Michel Dubois, University of Southern California
What is Coherence?
The design of microarchitectures is deeply affected by technological trends. Current and future microarchitectures will be made of several multithreaded cores sharing memory. Memory coherence has traditionally guided the design of shared-memory systems. Usually coherence is taught or explained very cursorily by simple state diagrams of coherence protocols. However there is much more to coherence than meets the eye. Aggressive and correct coherent hardware designs involving buffering of memory accesses at various stages of their executions requires a deep understanding of data coherence. In this short course I will focus on coherence and illustrate various surprising examples of hardware mechanisms that are coherent. The goal behind these examples is to gain insight into coherence at the hardware level.
Is coherence necessary? Is it useful at all? Why? How does coherence compare with Store atomicity? More basically, what exactly is coherence? These are some questions I will answer in this short course. I will also explain why coherence is not sufficient nor necessary and will introduce the concept of memory consistency models.

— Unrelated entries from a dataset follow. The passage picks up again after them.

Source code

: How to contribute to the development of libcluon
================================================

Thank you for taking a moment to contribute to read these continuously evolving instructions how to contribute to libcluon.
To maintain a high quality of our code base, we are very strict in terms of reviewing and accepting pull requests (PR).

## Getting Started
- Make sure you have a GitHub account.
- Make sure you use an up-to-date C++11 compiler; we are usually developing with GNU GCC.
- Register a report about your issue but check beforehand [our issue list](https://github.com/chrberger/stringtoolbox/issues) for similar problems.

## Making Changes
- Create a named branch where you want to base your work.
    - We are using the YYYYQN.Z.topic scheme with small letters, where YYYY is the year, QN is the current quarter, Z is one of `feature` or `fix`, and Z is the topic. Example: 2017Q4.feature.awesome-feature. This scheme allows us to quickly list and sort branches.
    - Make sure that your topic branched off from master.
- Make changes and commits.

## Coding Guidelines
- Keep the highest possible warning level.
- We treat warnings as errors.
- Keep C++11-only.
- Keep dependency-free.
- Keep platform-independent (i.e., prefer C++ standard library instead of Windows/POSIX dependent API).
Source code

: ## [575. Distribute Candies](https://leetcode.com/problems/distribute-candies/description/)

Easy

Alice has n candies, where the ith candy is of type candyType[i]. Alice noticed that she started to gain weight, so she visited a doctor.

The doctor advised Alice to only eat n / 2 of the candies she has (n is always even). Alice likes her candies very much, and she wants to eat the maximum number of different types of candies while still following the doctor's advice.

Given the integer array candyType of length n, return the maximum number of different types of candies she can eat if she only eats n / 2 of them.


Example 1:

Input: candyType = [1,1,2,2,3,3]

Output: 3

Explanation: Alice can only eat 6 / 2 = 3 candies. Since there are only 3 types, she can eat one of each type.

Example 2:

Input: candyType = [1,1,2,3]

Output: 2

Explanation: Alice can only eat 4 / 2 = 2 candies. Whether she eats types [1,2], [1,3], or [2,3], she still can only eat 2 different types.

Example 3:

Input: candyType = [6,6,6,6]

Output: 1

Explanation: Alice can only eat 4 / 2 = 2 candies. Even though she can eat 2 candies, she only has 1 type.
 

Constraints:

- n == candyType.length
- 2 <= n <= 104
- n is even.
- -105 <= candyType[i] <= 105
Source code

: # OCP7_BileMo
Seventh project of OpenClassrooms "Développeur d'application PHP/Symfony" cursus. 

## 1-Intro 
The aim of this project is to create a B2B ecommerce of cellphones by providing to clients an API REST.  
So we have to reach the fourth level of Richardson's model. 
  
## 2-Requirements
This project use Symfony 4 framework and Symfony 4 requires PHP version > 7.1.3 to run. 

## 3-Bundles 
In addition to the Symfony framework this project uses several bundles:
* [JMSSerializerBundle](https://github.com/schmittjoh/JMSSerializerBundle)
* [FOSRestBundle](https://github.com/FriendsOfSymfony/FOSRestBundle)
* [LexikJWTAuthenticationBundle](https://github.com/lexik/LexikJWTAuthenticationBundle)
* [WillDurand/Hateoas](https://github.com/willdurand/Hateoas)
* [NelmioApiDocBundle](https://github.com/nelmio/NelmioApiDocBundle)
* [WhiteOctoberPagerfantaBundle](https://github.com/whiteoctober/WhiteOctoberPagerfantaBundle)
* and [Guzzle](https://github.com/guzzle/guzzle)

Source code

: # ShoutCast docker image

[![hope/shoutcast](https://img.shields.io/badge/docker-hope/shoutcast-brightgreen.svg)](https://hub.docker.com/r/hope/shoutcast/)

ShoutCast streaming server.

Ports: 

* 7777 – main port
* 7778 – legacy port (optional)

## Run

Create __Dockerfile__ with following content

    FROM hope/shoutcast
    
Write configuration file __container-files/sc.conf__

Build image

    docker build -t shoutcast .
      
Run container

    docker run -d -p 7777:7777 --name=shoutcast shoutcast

This is a short course for computer engineers and computer architects in industry, who will design chip multiprocessors or shared-memory systems. It is also intended for academic teachers and researchers both in computer engineering and science, who want to improve their teaching of the complex topic of coherence or need a clear understanding of coherence to pursue their research. Some background in machine architecture is assumed, including the general workings of individual architectural components such as processors, caches, memory, interconnect, and input/output. Some familiarity with shared-memory multiprocessors is also recommended. In general, curious engineers or scientists with such background may also attend this tutorial to learn about the topic of coherence in a few hours.